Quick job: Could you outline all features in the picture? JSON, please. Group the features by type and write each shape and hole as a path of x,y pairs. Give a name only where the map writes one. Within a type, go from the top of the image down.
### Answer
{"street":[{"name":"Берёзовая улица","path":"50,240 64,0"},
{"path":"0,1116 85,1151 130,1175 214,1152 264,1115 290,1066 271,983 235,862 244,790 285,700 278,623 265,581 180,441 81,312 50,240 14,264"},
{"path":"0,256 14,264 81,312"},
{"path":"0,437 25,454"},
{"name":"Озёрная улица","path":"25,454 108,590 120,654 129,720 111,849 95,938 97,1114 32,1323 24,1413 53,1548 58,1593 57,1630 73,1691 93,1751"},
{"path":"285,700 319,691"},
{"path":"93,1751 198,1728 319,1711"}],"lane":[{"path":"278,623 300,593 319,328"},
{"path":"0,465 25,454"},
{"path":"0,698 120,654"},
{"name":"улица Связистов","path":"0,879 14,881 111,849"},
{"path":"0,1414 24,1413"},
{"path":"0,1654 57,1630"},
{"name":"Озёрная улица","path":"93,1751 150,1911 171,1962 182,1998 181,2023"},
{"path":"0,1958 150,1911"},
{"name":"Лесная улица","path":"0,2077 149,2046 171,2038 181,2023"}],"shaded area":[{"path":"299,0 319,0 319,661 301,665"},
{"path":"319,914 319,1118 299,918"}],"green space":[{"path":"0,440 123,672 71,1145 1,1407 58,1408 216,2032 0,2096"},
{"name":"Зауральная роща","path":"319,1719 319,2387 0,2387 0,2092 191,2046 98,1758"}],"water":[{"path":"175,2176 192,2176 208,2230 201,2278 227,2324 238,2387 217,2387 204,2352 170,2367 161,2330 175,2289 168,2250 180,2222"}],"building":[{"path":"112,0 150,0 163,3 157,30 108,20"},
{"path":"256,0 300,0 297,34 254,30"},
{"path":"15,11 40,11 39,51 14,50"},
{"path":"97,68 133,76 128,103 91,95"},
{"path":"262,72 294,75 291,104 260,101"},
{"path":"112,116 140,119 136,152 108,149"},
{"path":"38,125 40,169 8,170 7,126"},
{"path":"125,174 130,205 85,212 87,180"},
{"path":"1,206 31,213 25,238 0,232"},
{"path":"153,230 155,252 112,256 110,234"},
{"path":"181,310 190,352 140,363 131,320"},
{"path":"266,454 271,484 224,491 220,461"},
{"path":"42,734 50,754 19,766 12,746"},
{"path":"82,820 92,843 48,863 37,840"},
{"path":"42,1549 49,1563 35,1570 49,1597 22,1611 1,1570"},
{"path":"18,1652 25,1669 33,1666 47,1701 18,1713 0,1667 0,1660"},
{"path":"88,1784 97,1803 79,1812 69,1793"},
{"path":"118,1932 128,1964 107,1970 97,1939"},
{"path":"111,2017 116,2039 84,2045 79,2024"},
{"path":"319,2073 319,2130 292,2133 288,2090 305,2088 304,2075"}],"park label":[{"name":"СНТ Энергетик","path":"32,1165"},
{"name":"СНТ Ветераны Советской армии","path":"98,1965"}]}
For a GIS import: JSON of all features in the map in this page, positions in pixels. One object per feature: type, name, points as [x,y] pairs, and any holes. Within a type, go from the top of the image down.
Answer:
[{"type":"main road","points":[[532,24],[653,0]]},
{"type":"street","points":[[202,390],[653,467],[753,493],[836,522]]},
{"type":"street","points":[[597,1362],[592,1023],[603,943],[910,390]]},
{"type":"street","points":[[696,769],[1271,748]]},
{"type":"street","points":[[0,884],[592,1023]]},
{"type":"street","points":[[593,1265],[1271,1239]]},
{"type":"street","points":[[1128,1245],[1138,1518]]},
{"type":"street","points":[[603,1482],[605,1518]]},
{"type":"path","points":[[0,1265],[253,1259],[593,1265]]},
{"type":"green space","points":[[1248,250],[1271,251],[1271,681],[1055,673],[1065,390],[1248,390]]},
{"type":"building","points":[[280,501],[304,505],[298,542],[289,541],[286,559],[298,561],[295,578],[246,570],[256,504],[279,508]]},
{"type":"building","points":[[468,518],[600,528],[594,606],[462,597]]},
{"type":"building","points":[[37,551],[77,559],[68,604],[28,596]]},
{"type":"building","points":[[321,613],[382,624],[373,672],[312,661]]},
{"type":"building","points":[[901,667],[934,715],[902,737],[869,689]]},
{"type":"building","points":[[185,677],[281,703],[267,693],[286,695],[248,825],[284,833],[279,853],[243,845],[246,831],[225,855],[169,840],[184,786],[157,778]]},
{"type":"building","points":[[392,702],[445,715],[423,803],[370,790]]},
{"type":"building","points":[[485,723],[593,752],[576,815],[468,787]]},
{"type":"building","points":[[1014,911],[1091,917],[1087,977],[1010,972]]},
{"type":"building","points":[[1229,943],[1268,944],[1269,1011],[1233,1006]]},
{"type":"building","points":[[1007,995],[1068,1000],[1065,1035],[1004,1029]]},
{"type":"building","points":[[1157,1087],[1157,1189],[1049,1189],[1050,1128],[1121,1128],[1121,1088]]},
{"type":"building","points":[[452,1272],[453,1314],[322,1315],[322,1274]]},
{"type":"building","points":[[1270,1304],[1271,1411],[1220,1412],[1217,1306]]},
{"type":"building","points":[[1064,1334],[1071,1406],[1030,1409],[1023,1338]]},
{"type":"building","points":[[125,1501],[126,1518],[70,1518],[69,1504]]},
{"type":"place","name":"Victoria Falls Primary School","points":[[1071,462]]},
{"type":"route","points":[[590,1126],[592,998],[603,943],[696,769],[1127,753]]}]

...

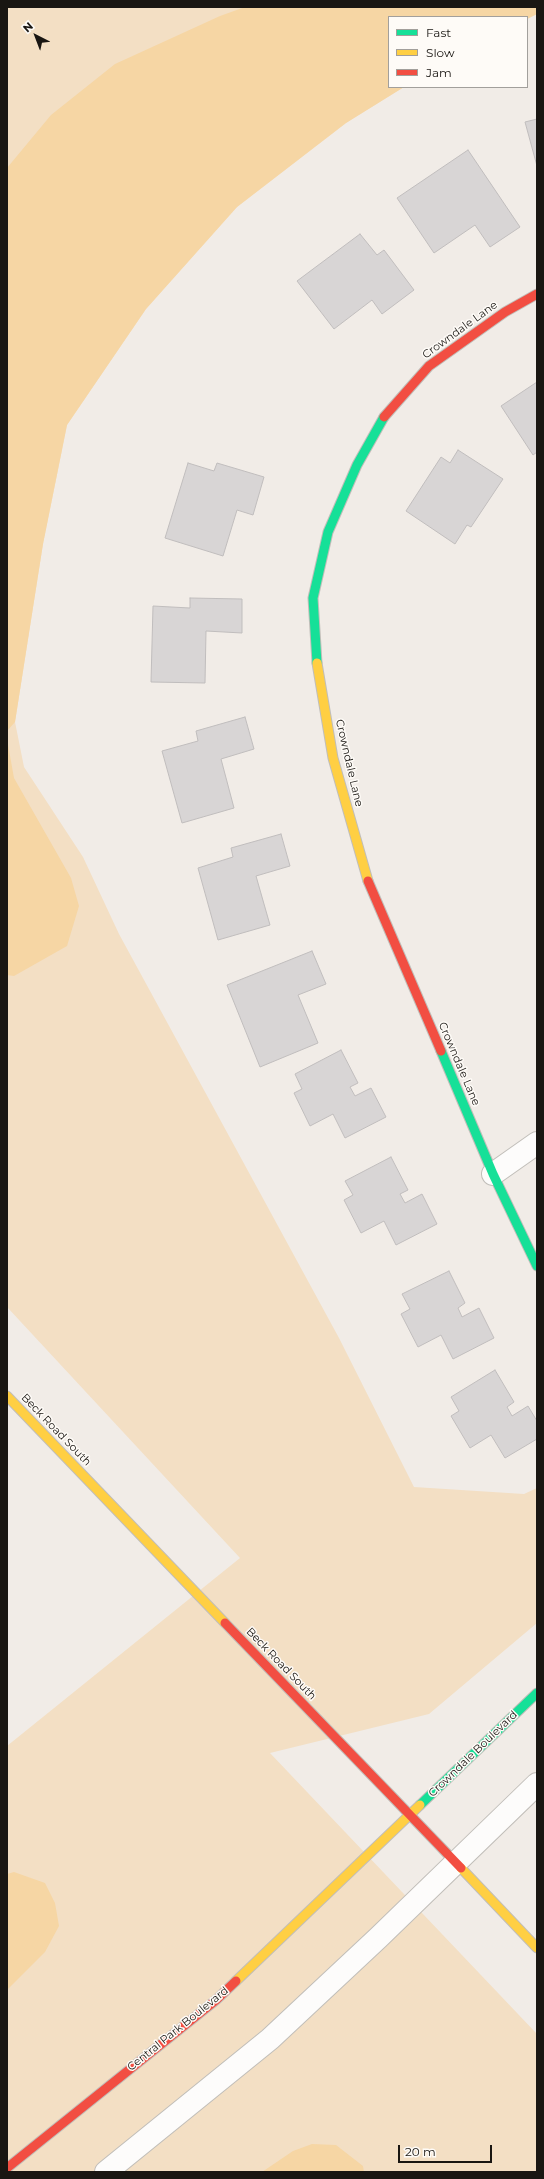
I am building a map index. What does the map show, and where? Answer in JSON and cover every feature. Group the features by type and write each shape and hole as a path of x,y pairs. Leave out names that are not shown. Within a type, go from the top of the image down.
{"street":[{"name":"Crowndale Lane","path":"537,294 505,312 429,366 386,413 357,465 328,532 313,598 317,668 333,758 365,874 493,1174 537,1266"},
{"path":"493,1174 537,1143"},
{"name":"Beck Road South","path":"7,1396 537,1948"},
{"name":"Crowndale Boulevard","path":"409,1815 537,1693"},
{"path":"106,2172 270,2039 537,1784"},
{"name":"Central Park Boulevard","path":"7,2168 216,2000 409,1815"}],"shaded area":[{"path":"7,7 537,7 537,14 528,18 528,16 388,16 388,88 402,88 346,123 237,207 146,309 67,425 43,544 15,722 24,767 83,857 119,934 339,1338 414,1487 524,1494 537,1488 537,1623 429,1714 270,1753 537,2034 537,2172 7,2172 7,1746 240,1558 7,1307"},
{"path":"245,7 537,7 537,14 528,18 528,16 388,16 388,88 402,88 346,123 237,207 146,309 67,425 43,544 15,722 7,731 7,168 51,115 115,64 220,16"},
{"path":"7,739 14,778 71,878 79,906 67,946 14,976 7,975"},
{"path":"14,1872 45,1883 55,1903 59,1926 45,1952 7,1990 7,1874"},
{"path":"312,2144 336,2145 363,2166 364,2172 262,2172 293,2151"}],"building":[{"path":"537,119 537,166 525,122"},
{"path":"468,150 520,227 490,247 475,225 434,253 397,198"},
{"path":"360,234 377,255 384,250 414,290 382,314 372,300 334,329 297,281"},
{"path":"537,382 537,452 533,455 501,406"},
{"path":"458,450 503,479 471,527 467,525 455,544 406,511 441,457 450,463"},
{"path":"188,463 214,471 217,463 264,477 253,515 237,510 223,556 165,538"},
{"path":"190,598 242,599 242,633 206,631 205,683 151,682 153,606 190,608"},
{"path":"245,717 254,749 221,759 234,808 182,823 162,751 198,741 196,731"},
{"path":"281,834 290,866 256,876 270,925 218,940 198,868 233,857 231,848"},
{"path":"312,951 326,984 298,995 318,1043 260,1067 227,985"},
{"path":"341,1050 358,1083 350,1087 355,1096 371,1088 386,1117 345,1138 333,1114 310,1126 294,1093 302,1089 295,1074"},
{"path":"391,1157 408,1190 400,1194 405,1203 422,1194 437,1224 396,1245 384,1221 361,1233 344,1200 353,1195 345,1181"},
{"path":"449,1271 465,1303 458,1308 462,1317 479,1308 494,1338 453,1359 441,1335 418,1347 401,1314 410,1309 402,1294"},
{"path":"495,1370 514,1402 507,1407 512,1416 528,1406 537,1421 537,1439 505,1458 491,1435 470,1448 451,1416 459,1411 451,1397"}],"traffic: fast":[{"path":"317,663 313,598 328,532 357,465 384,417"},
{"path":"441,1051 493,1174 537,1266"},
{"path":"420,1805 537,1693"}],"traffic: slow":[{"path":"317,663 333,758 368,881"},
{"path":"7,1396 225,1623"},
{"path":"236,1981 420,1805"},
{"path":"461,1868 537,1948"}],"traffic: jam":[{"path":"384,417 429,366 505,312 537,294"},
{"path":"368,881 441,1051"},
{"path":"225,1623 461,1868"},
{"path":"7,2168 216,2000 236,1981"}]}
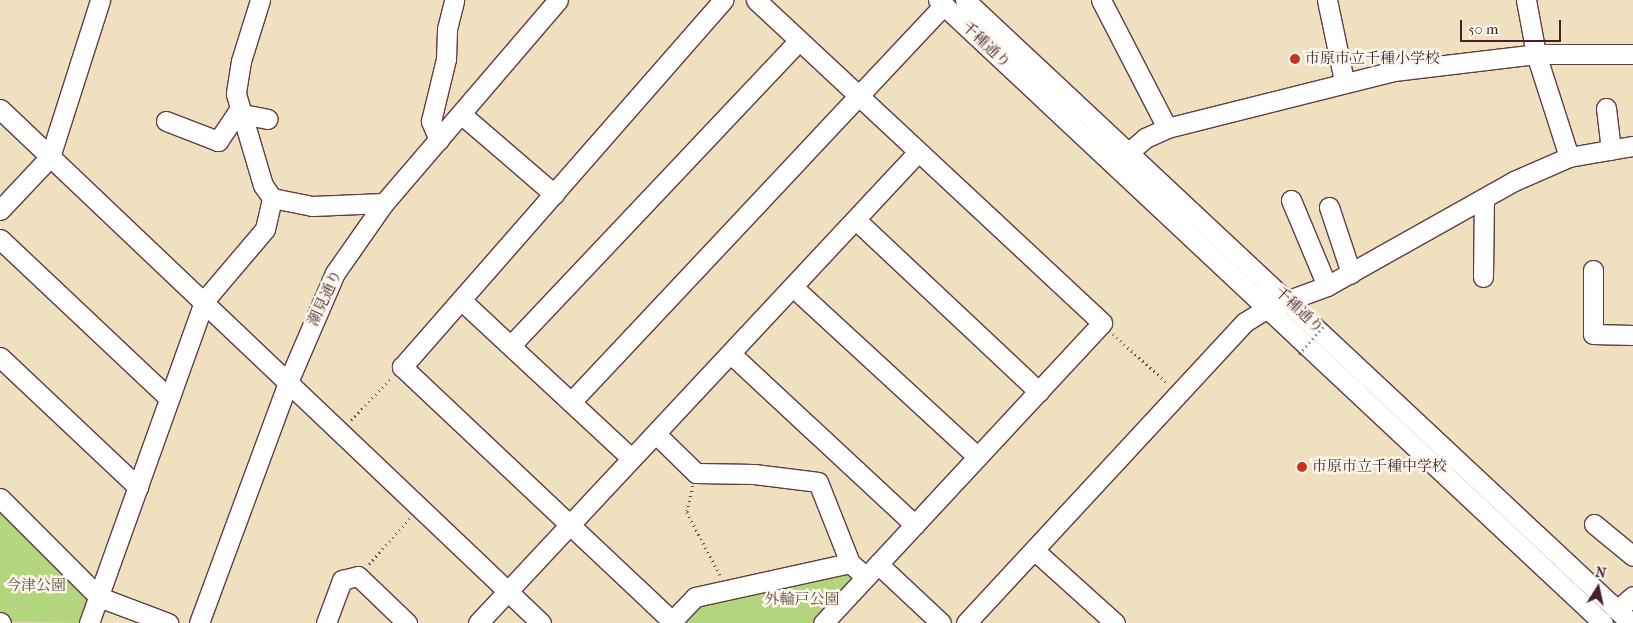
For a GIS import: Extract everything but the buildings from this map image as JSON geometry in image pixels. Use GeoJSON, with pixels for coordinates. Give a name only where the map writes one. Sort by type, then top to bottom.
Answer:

* * *

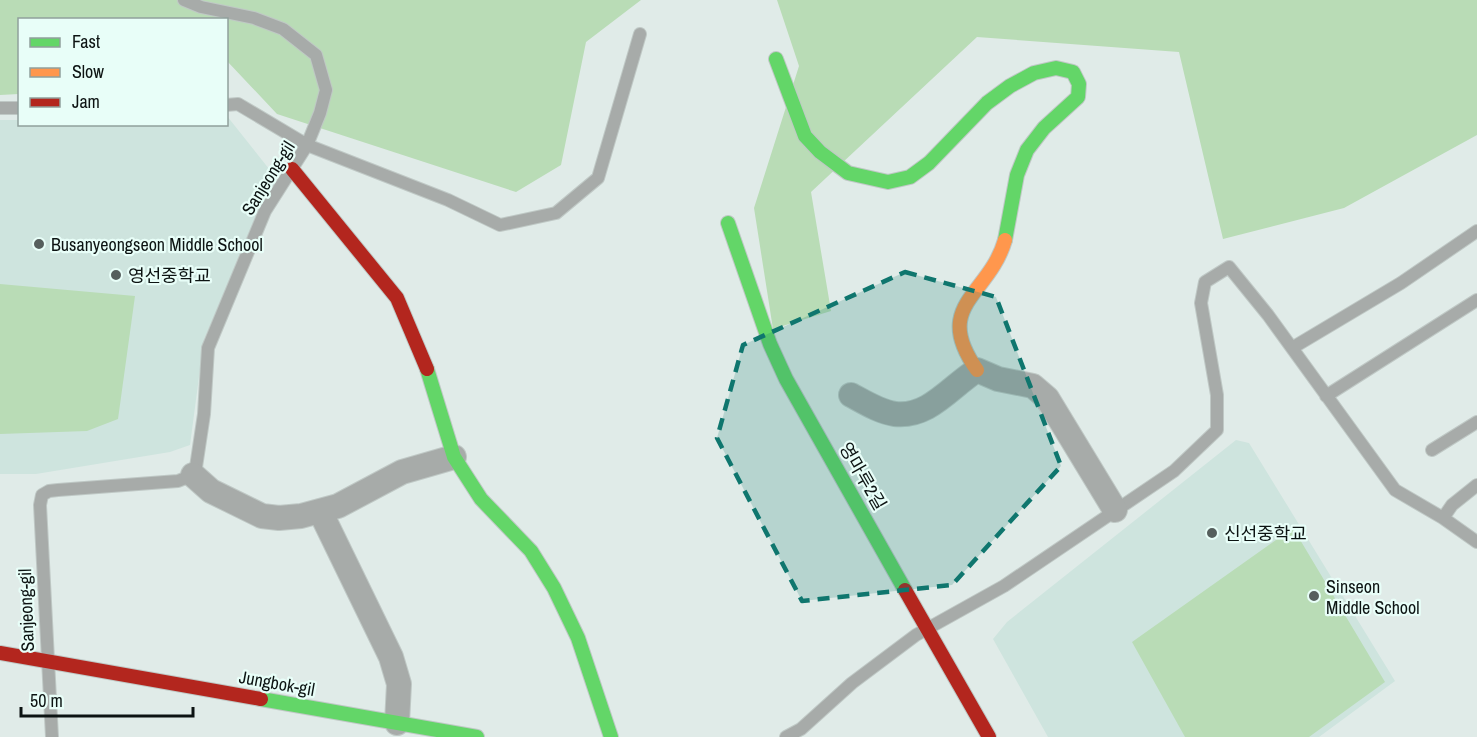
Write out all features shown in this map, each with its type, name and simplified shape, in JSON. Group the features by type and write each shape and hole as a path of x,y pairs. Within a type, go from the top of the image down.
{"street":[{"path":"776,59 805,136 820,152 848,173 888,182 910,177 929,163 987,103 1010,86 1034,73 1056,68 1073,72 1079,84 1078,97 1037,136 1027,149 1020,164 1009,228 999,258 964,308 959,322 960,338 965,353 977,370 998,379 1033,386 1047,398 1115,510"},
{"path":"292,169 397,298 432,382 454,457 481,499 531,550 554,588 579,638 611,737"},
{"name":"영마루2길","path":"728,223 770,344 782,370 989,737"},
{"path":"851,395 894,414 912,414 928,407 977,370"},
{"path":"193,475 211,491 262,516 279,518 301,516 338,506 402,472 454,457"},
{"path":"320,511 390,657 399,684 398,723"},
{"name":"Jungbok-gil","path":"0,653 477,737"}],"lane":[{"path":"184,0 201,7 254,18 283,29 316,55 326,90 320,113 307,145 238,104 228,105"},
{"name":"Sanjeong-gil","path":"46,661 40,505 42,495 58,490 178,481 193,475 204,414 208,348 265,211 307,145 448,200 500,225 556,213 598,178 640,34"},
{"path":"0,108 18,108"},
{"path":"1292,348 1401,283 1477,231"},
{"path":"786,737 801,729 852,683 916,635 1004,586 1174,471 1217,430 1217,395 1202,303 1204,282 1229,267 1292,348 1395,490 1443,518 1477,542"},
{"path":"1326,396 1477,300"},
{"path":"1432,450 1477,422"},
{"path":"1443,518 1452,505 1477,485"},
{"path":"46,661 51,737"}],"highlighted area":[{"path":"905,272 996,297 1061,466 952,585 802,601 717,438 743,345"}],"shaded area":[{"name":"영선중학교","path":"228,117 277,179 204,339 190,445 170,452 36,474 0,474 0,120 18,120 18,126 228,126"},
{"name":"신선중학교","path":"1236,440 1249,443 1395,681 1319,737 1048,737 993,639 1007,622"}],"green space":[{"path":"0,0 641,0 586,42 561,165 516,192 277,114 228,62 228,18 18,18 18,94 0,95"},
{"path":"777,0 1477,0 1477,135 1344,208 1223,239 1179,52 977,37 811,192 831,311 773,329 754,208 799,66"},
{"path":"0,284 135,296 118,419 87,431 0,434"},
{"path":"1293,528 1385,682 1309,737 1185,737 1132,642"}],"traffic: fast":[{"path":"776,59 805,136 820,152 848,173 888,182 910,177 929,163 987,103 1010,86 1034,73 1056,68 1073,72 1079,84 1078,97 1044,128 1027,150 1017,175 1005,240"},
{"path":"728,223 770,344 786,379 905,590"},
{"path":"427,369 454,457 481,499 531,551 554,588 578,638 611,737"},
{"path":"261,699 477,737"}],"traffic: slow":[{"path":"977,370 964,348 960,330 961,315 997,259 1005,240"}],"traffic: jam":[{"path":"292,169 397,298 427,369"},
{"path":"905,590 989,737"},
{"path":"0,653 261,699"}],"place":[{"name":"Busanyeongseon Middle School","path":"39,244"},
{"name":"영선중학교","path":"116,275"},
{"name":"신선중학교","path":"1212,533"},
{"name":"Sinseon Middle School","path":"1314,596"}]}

TASK DIRECTIONS >>
Whenever the word "pixels" appears in a line above, copy that line.

OUTPUT FOR THIS TASK >>
For a GIS import: JSON of all features in the map in this page, positions in pixels. One object per feature: type, name, points as [x,y] pairs, and any holes. Within a type, go from the top of the image down.
For a GIS import: Extract everything but the buildings from this map image as JSON geometry in image pixels. Use GeoJSON, with pixels for coordinates. Give a name only where the map writes one. Sort by type, then top to bottom.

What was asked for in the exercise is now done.